Dark Pools: The Hidden Stock Markets
The Need for Hidden Stock Markets
Suppose you are an Angel Investor planning to sell 30,000 stocks to fund your next real estate venture. Instinctively you plan to sell them on an open Exchange, but you are worried about price loss since large-scale sales of stock alert investors in the market, shifting market demand and pulling the price down. That’s where Dark pools come in. Dark pools offer opaque private transactions with price limits and guarantee an average price for the sale of the whole block. Dark pools are private exchanges that big investors specialize in block trading who want to leave a minimal footprint on Open Markets. Zero transparency gives institutional investors who work for individual clients a scheme to get the best value for their shares, which otherwise will plummet in a transparent market. Dark pools allow investors to set a fixed base price for the stocks they want to sell. This will enable investors to set all their stocks at an even price and guarantee zero price volatility. In a traditional exchange, transactions work based on market-orders which assures instant trade but with price devaluation, but Dark pools work based on limit-orders where trade occurs with a fixed, user-specified price limit for all stocks over an extended period with the least stock devaluation.
Who Operates Them?
Many Investment Banks opened their Dark pools for their clients to trade in shadow. Some of these include Goldman Sachs’ SigmaX and Morgan Stanley’s MS PooI. Crypto trading firms like Kraken have also pitched in Dark pools for trading Bitcoin and Ethereum. In 2017, Dark pools accounted for about 40 percent of stock trades in the US. The average stock order size decreased from 430 shares in 2009 to 200 shares in 2013 due to large block trades moving to Dark pools. Even though Dark pools benefit big traders, it puts retail investors and algorithmic traders at a disadvantage. With Dark pools growing and gobbling up large shares of trades, investors are worried that public stock exchanges like London Stock Exchange and Nasdaq no longer reflect the actual value of stocks and securities. Another disadvantage is that predatory techniques like Front Running are legal in Dark pools. An instance of Front Running is when a trader finds out that you’re about to buy some stock and immediately buys it in his portfolio and sells them back to you at a higher price.

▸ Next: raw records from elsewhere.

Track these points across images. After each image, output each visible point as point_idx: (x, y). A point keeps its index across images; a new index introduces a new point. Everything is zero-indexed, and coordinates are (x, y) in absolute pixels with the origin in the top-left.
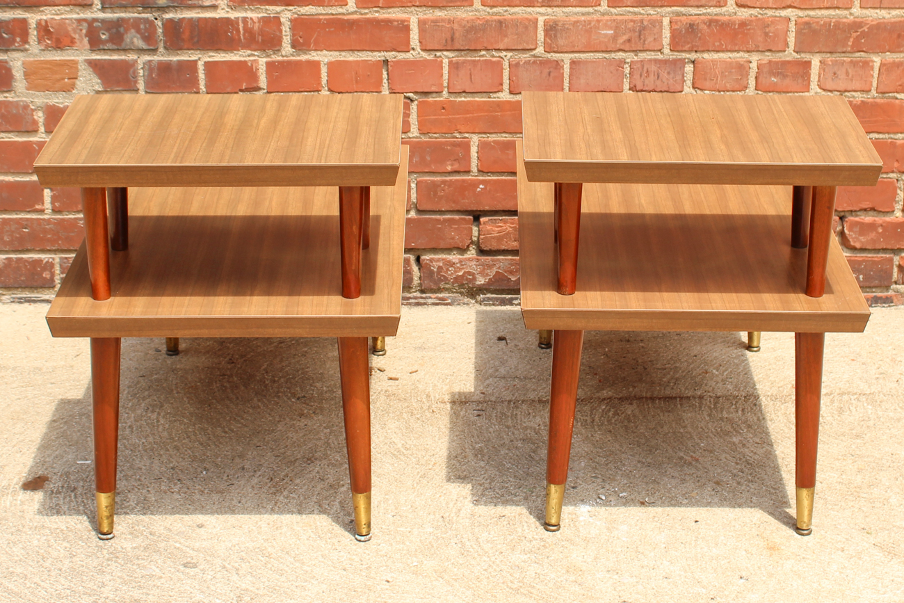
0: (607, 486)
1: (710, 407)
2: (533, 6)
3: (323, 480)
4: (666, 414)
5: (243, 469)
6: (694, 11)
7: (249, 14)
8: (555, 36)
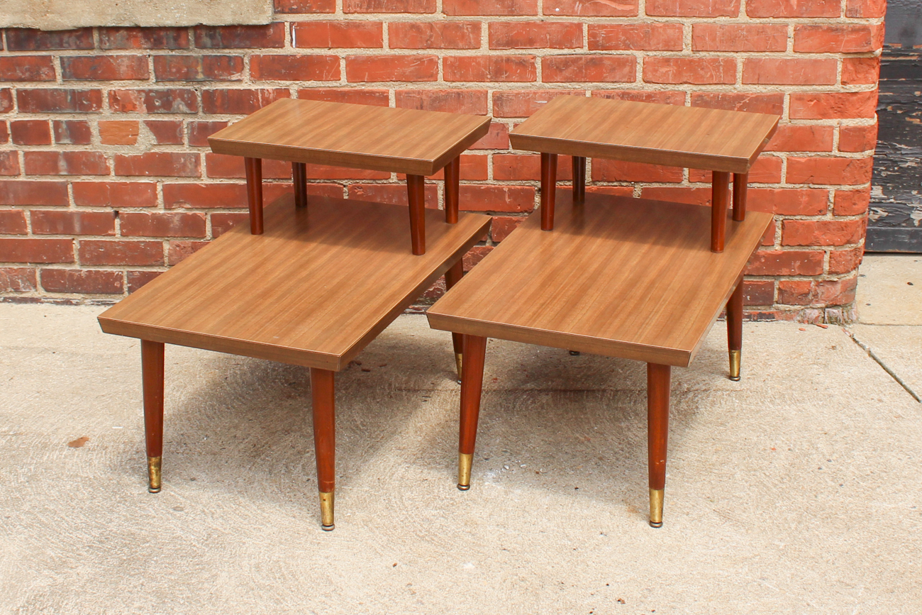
0: (513, 459)
1: (609, 399)
2: (484, 82)
3: (294, 448)
4: (573, 403)
5: (235, 437)
6: (610, 86)
7: (266, 87)
8: (502, 105)
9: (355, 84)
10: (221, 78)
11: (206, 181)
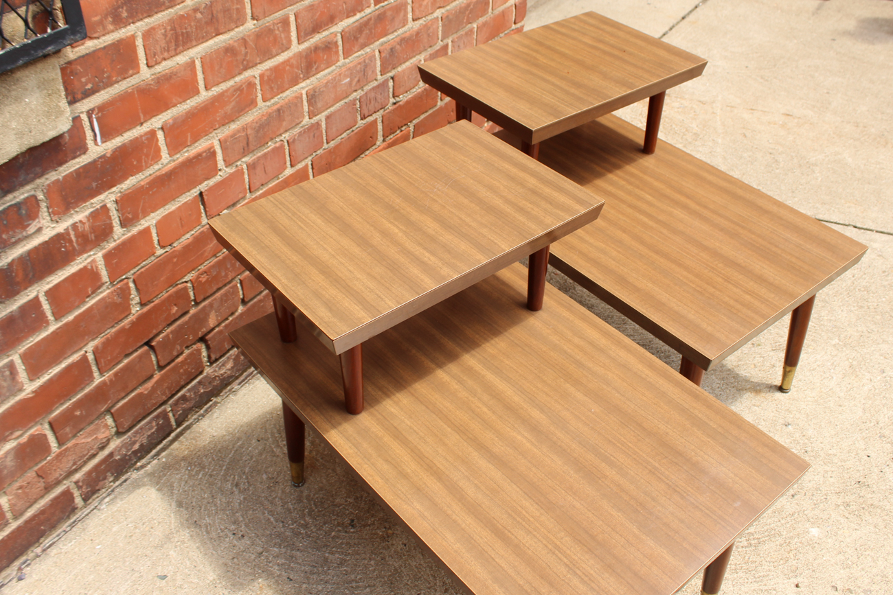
2: (298, 84)
6: (391, 37)
7: (77, 218)
8: (315, 102)
9: (178, 156)
10: (13, 240)
11: (30, 388)
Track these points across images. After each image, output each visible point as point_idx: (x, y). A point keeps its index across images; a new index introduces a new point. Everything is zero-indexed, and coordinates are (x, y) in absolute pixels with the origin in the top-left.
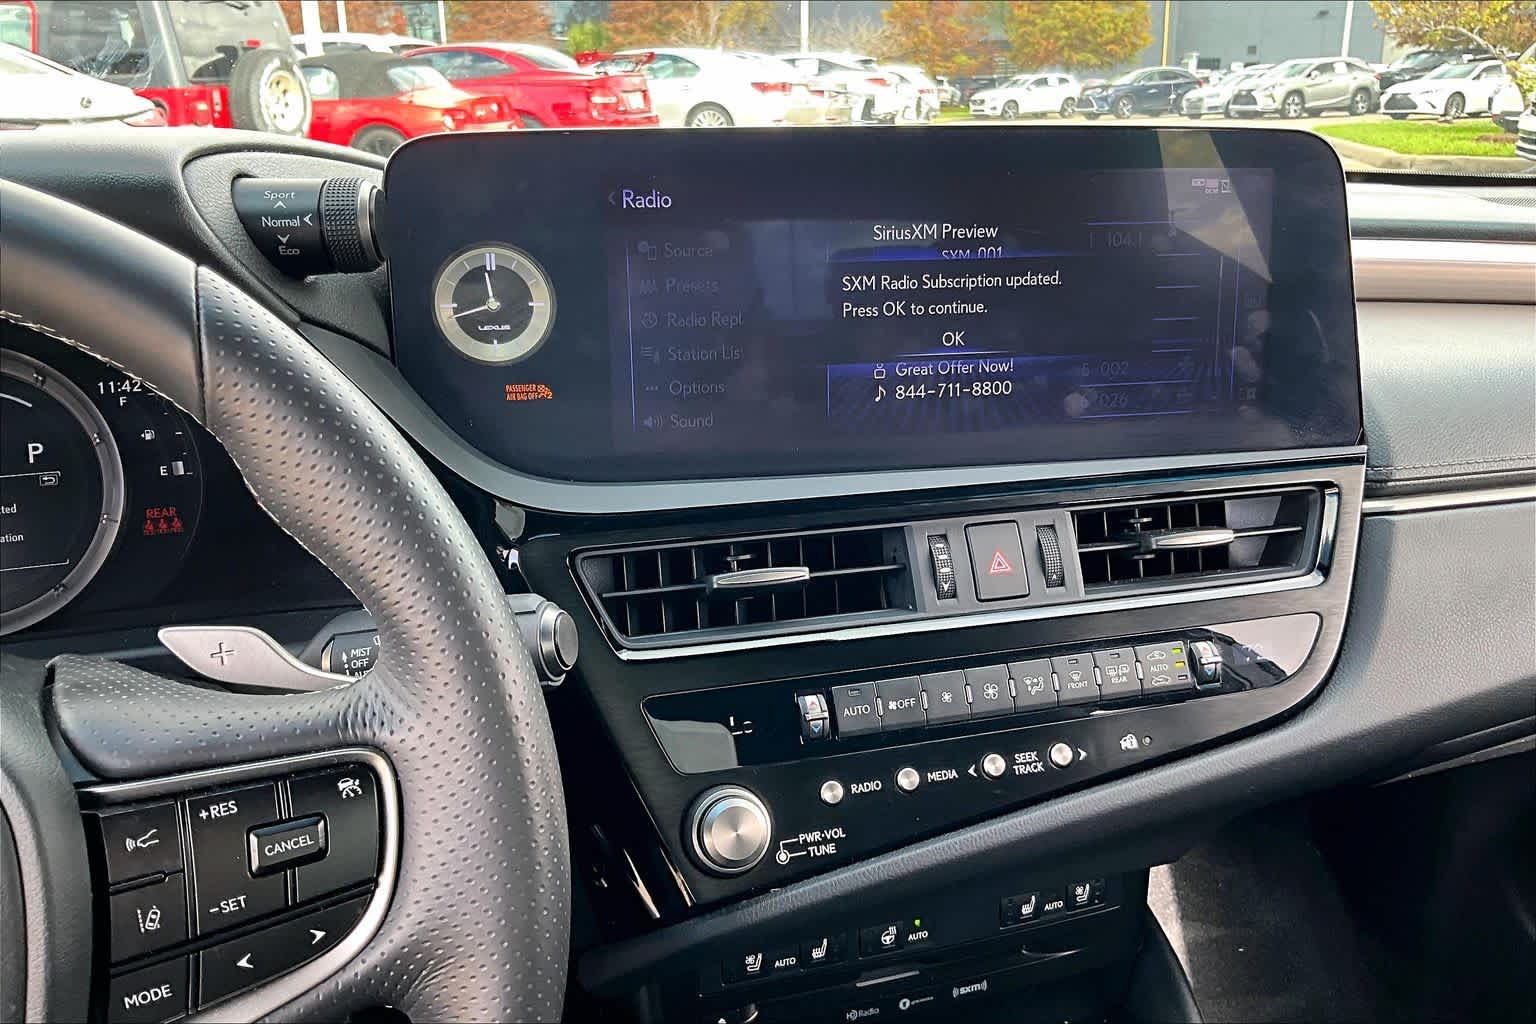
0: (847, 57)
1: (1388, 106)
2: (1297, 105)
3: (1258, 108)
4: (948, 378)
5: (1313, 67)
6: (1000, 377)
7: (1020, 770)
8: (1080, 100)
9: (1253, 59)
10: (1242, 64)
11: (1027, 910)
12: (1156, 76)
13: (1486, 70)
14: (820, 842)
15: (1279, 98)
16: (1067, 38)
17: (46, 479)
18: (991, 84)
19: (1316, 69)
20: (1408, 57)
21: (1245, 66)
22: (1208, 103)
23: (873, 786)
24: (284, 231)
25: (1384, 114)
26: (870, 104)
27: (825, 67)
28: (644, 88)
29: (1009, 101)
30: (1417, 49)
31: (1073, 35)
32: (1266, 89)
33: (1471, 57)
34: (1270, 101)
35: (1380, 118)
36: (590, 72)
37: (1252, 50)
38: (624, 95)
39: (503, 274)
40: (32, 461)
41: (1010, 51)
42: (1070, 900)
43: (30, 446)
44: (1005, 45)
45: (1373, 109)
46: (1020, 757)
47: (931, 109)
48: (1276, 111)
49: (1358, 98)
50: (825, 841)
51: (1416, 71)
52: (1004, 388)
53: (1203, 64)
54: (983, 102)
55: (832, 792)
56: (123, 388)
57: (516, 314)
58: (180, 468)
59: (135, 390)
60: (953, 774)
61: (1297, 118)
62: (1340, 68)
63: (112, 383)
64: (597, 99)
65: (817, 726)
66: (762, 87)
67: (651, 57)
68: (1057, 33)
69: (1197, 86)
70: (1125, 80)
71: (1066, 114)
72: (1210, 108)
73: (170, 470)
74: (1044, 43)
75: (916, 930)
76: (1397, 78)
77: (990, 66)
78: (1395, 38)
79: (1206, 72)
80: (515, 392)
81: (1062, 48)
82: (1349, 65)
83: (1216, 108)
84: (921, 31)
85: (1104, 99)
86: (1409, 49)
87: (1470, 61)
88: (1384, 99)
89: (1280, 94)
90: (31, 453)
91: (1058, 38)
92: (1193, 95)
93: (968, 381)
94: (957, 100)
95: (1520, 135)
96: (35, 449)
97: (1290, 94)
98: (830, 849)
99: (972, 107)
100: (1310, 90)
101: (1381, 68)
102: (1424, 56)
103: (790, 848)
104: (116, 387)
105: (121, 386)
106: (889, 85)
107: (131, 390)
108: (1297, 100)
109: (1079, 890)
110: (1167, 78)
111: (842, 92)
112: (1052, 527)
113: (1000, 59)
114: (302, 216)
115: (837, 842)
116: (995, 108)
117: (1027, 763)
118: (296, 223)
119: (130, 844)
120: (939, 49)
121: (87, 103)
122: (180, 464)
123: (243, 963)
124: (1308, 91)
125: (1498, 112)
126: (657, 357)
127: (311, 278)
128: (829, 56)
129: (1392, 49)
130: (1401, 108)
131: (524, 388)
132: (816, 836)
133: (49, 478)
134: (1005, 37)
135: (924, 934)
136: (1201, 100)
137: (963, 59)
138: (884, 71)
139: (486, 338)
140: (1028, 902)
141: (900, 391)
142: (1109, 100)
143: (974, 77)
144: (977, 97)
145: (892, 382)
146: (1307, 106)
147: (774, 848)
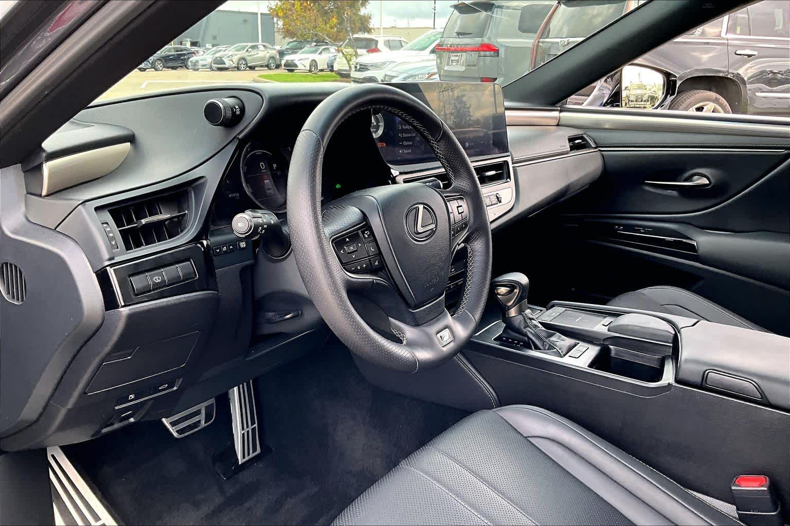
1: (285, 65)
2: (244, 65)
3: (226, 66)
5: (248, 47)
9: (216, 42)
10: (211, 45)
12: (173, 50)
13: (323, 49)
15: (236, 63)
19: (249, 48)
20: (289, 43)
21: (213, 46)
22: (201, 63)
25: (284, 69)
30: (291, 40)
32: (229, 57)
33: (315, 44)
34: (231, 62)
35: (282, 71)
37: (215, 38)
45: (278, 66)
48: (235, 67)
49: (271, 62)
51: (294, 49)
61: (245, 70)
62: (262, 48)
69: (193, 55)
76: (286, 52)
78: (281, 35)
79: (196, 48)
82: (264, 46)
83: (205, 65)
86: (288, 40)
87: (315, 45)
88: (283, 62)
89: (235, 59)
92: (192, 59)
95: (352, 79)
97: (240, 59)
100: (249, 58)
101: (278, 48)
102: (295, 43)
108: (244, 63)
124: (248, 58)
125: (337, 70)
129: (281, 39)
130: (291, 67)
136: (197, 61)
146: (248, 65)
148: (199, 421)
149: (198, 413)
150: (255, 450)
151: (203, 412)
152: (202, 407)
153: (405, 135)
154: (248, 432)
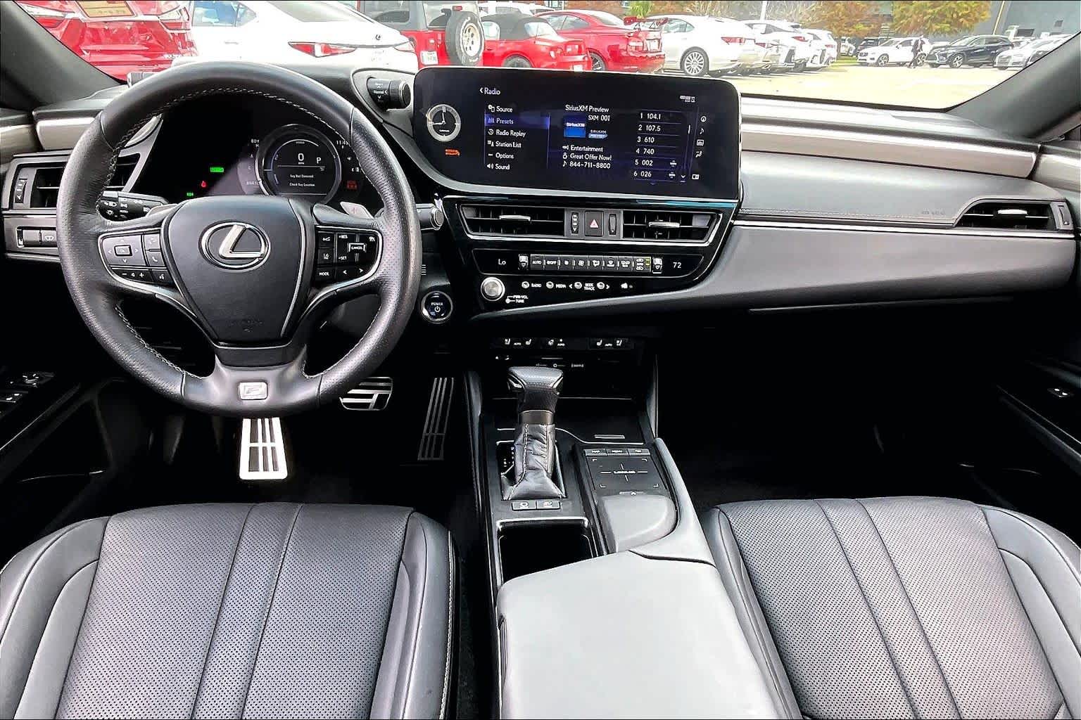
0: (784, 24)
4: (588, 161)
6: (607, 162)
7: (586, 288)
8: (929, 55)
9: (1057, 30)
10: (1049, 33)
11: (599, 344)
12: (985, 41)
14: (520, 299)
16: (932, 14)
17: (321, 168)
18: (876, 43)
21: (1050, 35)
22: (1015, 59)
23: (539, 286)
24: (379, 95)
26: (791, 53)
27: (769, 30)
28: (659, 38)
29: (883, 55)
31: (936, 12)
36: (631, 27)
38: (648, 42)
39: (448, 114)
40: (318, 163)
41: (892, 22)
42: (615, 344)
44: (890, 18)
46: (587, 285)
47: (831, 58)
50: (521, 299)
52: (608, 166)
53: (1020, 33)
54: (866, 54)
55: (525, 285)
57: (450, 126)
60: (564, 286)
64: (632, 44)
65: (523, 265)
66: (728, 40)
67: (666, 21)
68: (925, 10)
69: (1010, 48)
70: (962, 43)
71: (918, 63)
72: (1014, 63)
73: (355, 170)
74: (915, 17)
75: (560, 343)
77: (877, 31)
79: (1021, 38)
80: (448, 152)
81: (927, 21)
83: (1018, 63)
84: (837, 8)
85: (945, 55)
91: (925, 14)
92: (1005, 54)
93: (594, 162)
94: (852, 52)
96: (319, 160)
98: (523, 301)
99: (859, 57)
103: (511, 299)
106: (807, 41)
109: (618, 342)
110: (990, 43)
111: (777, 45)
112: (615, 215)
113: (886, 26)
114: (384, 90)
115: (525, 300)
116: (873, 59)
117: (589, 287)
118: (382, 93)
119: (324, 239)
120: (846, 20)
121: (378, 38)
123: (345, 272)
126: (493, 145)
127: (389, 110)
128: (776, 23)
131: (451, 151)
132: (519, 297)
134: (890, 12)
135: (563, 345)
136: (1009, 57)
137: (861, 27)
138: (804, 33)
139: (441, 134)
140: (599, 341)
141: (571, 163)
142: (948, 56)
143: (866, 38)
144: (864, 51)
145: (569, 160)
147: (505, 297)
148: (369, 404)
149: (370, 396)
150: (437, 455)
151: (375, 397)
152: (376, 394)
153: (499, 144)
154: (432, 437)
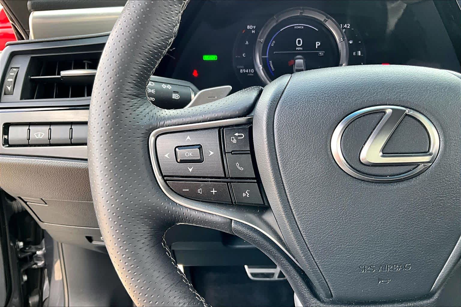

Are Dark pools only for big investors? The answer is no. Dark pool exchanges need more traders to trade in them to ensure the liquidity of stocks where there are many price options for investors to deal with. Dark pools have now opened up separate channels for small-sized trades and retail investors. Recent High-Frequency Trading controversy on Front running and predatory trading practices have put Dark pools in the bad spotlight while regulatory bodies are closing in to address transparency issues of Dark pools. With the eerie name it carries, Dark pools may sound menacing to investors, but they are tightly regulated by bodies like US Securities and Exchange Commission. Open Exchanges are worried about the external influence of Dark pools and are insecure that Dark pools might compete with them in the future. Nevertheless, Dark pools are here to stay, and regulations will alter the way they operate.